Back in October, IBM issued a third-quarter earnings report that, despite a slip in revenue, still exceeded Wall Street analysts’ estimates, suggesting that the venerable IT giant may be returning to revenue growth after five-and-half years of flat results and declines.
On Jan. 18, that suggestion looked even more prescient. In its Q4 earnings report, Big Blue showed positive revenue for the first time in 23 quarters and may have previewed continued growth well into the new year.
The last time IBM reported revenue growth from a prior year was in Q1 2012, which was Ginni Rometty’s first as CEO.
Despite the good overall news, the stock fell as much as 4.8 percent to $161 in extended trading.
Revenue rose 3.6 percent to $22.54 billion from a year ago, compared to the analysts’ average estimate of $22.06 billion. Net income for operations was $4.8 billion, up 1 percent year over year.
Earnings, excluding some items, were $5.18 a share in the period ended Dec. 31, compared with the average analyst estimate of $5.17.
IBM was right on target with analysts on share growth for the full year, coming in a mere one cent short of the average analyst expectation of $13.81.
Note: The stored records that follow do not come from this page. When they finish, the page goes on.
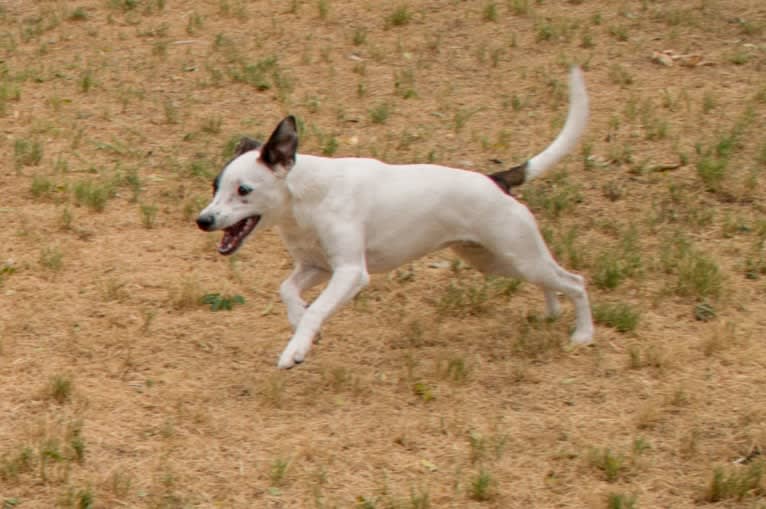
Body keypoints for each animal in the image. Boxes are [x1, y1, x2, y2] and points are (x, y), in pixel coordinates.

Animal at [196, 67, 592, 370]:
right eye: (215, 185)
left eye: (244, 190)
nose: (203, 220)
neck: (306, 199)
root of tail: (496, 179)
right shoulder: (316, 267)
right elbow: (287, 291)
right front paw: (300, 323)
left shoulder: (350, 272)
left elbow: (316, 309)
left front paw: (295, 349)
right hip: (496, 260)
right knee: (549, 280)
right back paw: (553, 311)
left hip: (517, 252)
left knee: (574, 281)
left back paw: (583, 334)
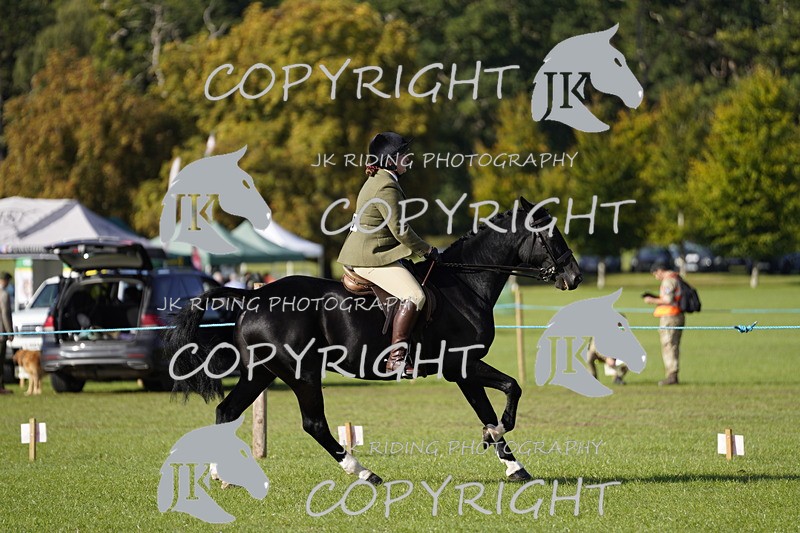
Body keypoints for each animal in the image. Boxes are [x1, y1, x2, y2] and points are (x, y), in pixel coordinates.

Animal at [165, 197, 582, 485]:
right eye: (551, 234)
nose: (575, 277)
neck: (466, 283)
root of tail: (253, 296)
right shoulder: (460, 365)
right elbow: (505, 395)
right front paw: (503, 445)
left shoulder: (463, 370)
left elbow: (495, 403)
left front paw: (510, 462)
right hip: (302, 373)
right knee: (314, 423)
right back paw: (365, 473)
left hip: (262, 371)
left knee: (226, 411)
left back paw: (220, 474)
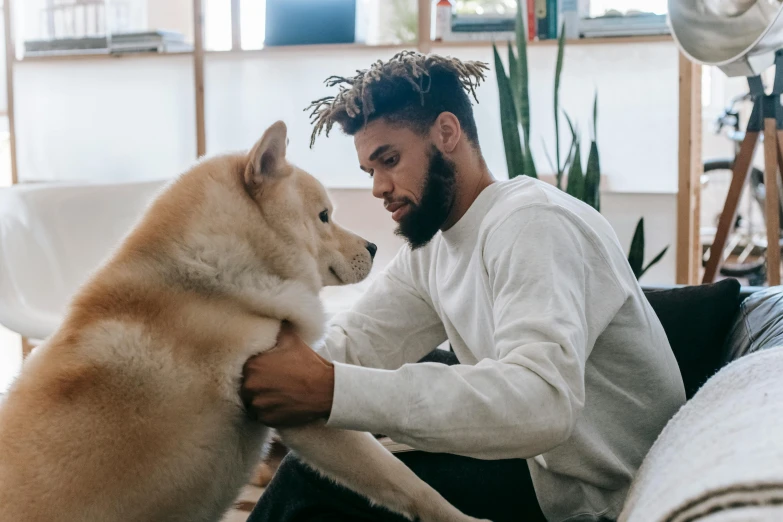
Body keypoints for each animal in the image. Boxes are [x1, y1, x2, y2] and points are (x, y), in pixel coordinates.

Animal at [0, 121, 490, 520]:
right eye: (324, 216)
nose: (372, 247)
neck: (210, 286)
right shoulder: (297, 411)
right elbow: (405, 480)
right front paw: (465, 520)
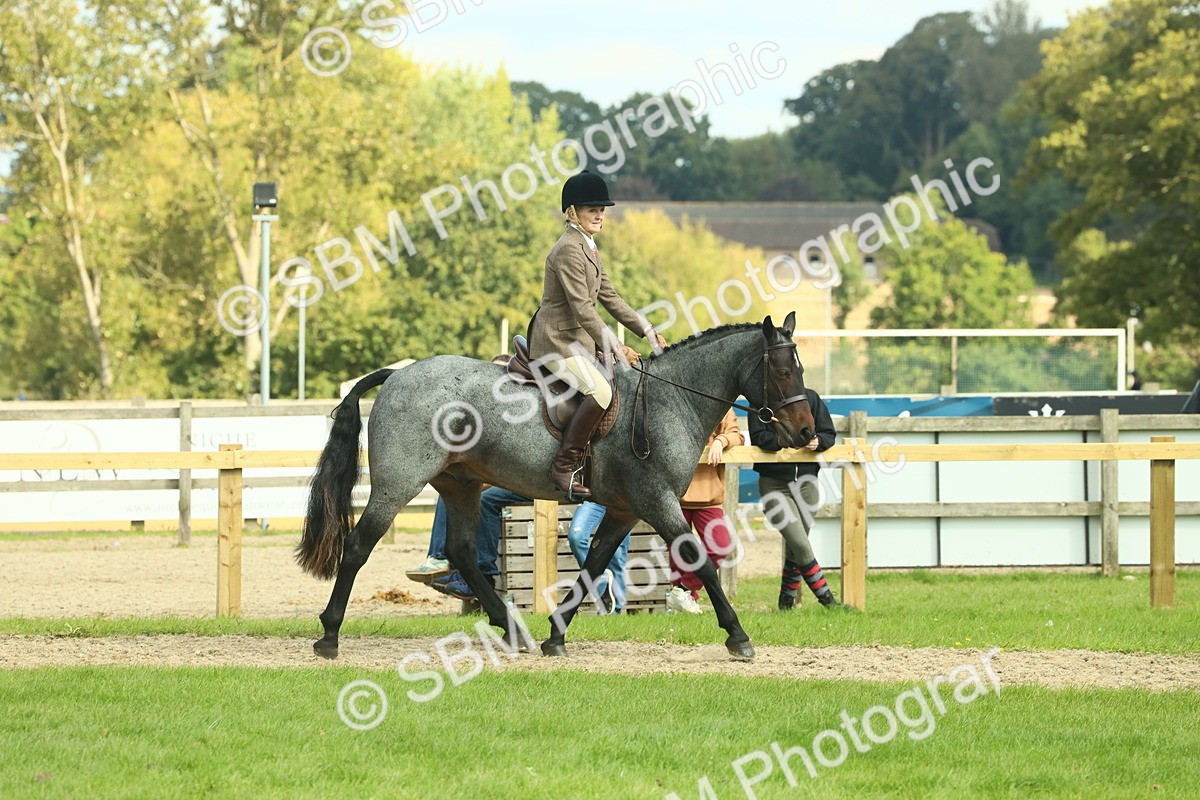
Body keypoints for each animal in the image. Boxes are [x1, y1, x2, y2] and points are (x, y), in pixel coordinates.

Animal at [297, 312, 816, 660]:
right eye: (782, 371)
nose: (807, 432)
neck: (672, 398)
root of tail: (399, 373)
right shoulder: (658, 501)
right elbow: (700, 562)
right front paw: (738, 636)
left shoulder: (625, 510)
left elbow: (593, 567)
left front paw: (555, 636)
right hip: (399, 483)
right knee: (358, 545)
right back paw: (329, 636)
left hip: (461, 484)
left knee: (462, 550)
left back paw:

The company took a one-time charge of $5.5 billion in Q4 as a result of the new U.S. tax law.
What was most promising about the earnings report is that IBM is now showing through increased revenue the major strides it has made into new-generation IT segments.
For example, IBM reported Q4 sales totaling $11.1 billion in so-called “strategic imperatives,” which include products and services in cloud services, big data and analytics, security and mobility applications. “Strategic imperatives” was up a solid 17 percent in revenue from last year.
Interestingly, a substantial portion of this growth is coming from an old-school sector that is busy being refreshed: mainframe servers for data centers. Virtually all data centers have at least one mainframe—and mostly from IBM—to handle large-scale transactions, such as banking transactions, customer billing and records and loan applications.
In the current trend of digital transformation, these mainframes are being upgraded in both hardware and software, and IBM is at center stage for that business with its System Z franchise.
Moor Insights Principal Analyst Patrick Moorhead said the new-gen business upward-and-to-the-right movement is the key takeaway from the Jan. 18 report.
“IBM broke its streak of 22 quarters of lack of revenue growth, but I was never focused on that, because the company drives a lot of legacy technology,” Moorhead told eWEEK in a media advisory. “What I am interested in with IBM is its ‘strategic imperatives’ which includes cloud, analytics and mobility. Strategic imperatives grew 17 percent in the quarter and cloud revenue grew 30 percent in the same period. Even more surprising was that systems, including Z mainframes and power systems were up 32 percent.
“While one data point doesn’t make a trend, the movement back to overall company growth and big cloud and strategic imperatives growth give the company momentum going into 2018.”
Rometty has set a goal for IBM to reach $40 billion in strategic imperative revenue this calendar year.